The second and I admit a less obvious area of church growth is yet another area where chaplaincy may be critical in turning around the way in which individuals and groups access the spiritual (hence my organising title).Chaplains meet people where they are and on their terms within their life experience. This is an opportunity to illuminate, enlarge and connect with the spiritual – especially in times of crisis and difficulty. It may be that chaplains are altogether best placed to keep the rumour of Angels alive through their presence and engagement. Investment in agency and chaplaincy should be a key element to the churches strategy for recovering the pastoral as part of deepening spiritual connectivity and faith.

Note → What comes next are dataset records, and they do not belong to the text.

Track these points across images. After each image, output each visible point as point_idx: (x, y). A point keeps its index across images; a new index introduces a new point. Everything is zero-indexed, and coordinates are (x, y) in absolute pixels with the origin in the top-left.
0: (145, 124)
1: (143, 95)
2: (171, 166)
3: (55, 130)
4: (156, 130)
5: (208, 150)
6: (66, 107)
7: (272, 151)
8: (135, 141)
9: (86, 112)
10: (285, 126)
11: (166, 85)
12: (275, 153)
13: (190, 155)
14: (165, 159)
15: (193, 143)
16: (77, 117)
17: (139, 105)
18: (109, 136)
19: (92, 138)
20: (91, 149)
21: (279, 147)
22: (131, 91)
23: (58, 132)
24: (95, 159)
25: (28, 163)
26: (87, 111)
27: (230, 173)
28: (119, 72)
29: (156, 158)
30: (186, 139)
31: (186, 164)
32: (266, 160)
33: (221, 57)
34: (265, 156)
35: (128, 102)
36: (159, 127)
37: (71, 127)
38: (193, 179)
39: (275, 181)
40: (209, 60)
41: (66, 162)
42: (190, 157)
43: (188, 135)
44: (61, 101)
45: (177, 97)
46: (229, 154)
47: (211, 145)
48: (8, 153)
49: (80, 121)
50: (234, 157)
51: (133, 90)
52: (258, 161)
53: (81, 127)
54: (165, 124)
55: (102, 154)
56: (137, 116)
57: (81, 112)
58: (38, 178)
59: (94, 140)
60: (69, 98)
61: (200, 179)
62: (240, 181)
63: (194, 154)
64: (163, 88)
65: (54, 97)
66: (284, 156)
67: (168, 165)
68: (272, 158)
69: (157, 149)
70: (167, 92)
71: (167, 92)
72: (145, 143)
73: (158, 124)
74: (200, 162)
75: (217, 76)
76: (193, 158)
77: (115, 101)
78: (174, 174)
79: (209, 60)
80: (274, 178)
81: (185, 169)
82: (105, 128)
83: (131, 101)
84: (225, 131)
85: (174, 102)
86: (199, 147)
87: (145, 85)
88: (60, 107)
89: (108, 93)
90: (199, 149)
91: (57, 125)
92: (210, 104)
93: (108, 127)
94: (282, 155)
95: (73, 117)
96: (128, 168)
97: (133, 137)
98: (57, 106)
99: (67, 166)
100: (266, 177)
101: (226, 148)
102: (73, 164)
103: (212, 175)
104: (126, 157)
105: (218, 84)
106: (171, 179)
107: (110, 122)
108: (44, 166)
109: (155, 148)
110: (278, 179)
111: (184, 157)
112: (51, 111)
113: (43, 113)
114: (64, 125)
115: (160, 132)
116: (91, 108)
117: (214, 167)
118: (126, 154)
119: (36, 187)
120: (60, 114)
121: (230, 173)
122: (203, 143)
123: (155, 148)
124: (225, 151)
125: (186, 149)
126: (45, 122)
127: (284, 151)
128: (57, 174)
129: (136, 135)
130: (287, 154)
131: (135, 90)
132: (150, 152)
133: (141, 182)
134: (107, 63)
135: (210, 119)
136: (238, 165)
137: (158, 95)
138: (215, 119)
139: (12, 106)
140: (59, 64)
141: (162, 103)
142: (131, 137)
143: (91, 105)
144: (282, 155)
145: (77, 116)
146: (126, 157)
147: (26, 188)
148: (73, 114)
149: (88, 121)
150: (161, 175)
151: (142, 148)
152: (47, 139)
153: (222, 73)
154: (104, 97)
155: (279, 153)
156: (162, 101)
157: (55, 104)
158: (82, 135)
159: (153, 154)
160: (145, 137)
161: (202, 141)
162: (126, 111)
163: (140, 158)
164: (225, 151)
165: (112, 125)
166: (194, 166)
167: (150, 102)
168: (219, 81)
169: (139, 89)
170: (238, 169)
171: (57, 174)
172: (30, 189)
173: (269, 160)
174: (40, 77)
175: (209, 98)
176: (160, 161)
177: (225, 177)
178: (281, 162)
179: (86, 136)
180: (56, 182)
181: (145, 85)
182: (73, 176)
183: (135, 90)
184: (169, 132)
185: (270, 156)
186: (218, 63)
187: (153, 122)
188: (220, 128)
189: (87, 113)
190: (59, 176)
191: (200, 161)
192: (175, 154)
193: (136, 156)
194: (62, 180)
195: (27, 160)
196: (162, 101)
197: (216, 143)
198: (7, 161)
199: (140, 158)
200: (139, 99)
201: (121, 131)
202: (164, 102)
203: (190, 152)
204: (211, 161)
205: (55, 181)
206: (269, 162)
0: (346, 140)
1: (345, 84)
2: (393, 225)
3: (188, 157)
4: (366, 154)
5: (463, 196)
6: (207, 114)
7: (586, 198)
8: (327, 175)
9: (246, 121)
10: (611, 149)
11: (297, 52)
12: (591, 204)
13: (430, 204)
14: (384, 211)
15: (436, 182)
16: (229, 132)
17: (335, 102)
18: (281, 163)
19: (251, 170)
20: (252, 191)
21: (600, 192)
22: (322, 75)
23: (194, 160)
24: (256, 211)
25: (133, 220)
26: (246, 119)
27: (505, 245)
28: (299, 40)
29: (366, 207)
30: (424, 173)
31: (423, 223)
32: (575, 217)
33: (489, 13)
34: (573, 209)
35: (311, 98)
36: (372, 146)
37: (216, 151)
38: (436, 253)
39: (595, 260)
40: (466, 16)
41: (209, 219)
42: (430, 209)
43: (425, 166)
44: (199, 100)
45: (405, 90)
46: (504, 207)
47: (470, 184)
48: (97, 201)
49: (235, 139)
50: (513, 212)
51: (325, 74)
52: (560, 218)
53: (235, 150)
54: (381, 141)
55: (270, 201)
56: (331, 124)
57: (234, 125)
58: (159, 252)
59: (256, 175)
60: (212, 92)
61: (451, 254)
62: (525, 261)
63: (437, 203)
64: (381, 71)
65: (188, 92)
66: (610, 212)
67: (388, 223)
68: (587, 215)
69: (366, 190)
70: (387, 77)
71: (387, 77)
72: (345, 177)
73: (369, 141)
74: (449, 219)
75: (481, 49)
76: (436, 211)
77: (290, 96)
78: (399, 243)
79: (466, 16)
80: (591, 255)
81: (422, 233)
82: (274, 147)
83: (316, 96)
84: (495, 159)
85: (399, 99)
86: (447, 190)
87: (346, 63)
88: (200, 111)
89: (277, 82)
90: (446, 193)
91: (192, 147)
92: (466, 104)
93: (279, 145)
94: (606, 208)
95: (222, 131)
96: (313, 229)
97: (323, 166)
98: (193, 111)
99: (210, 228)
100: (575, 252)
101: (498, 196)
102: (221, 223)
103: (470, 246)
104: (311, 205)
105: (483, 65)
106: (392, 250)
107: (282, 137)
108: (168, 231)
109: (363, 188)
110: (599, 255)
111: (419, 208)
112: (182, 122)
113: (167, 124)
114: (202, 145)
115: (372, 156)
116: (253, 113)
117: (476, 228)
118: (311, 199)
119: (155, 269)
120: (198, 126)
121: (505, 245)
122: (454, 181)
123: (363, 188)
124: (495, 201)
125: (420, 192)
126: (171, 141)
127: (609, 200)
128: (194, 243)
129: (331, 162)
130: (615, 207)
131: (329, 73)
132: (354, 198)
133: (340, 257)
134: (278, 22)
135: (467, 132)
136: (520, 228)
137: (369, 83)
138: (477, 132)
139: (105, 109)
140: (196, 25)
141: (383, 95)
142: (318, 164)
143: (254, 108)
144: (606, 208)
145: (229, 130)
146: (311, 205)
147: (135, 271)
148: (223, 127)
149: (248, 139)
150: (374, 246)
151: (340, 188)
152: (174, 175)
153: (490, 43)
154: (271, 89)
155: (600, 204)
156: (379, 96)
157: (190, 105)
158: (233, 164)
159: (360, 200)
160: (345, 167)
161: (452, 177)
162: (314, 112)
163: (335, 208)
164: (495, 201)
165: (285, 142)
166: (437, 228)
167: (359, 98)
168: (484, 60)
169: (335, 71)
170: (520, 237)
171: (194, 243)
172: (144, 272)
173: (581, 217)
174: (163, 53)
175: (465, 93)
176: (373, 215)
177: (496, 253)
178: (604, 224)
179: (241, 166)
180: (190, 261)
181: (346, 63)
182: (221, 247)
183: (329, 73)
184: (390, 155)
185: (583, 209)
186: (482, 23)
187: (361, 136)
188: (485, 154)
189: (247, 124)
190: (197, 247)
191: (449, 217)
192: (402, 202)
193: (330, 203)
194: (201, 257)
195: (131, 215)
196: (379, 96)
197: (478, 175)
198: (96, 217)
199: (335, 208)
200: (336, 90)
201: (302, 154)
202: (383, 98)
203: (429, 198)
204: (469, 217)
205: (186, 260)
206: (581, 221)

This is a very good book and I commend it as a stimulating, resourceful and informed collection of essays on care.

James Woodward

Principal Sarum College

 

 

 

9781785920363

Making the case for the relevance of pastoral care today, this book explores the role of pastoral care through the prism of music. Using musical analogies, the author provides a new way of understanding and practising pastoral care, grounded in practical theology. Challenging overemphasis on mission, he shows that pastoral care remains essential to the life of the church, especially when engaging with extreme situations such as dying, suffering or war, and considers the role of pastoral carers in the specific pastoral encounter and in the life of the church in general.

Here is my commendation

‘We live in interesting and complex times. Modernity has given us choice and freedom to shape our destiny in many, often competing, directions. The Church is only one place where the shape of human experience is opened up and attended to in our struggle to flourish. This context provides us an opportunity to reimagine how theology and its practice might contribute to well-being. Performing Pastoral Care is a serious and substantial contribution to our understanding of this practice as it calls us all to rediscover our pastoral heart with imagination and creativity. Interdisciplinary in its focus – music and theology both blend and dialogue to provide a stimulating, intelligent and well-organised narrative. The reader is asked to look outwards through a number of lenses and using a variety of methods to engage with the paradoxes and ambiguities of human experience. It succeeds in providing a significant contribution to the literature around music and pastoral theology and its carefully organised chapters offer practical tools for the resourcing of the shapes of pastoral activity and performance. I hope that it will be widely used as part of the ongoing conversation about what might need to be transformed in and through us as we seek to reach out and serve our world and its peoples. I shall be adding it to core reading lists for my students.’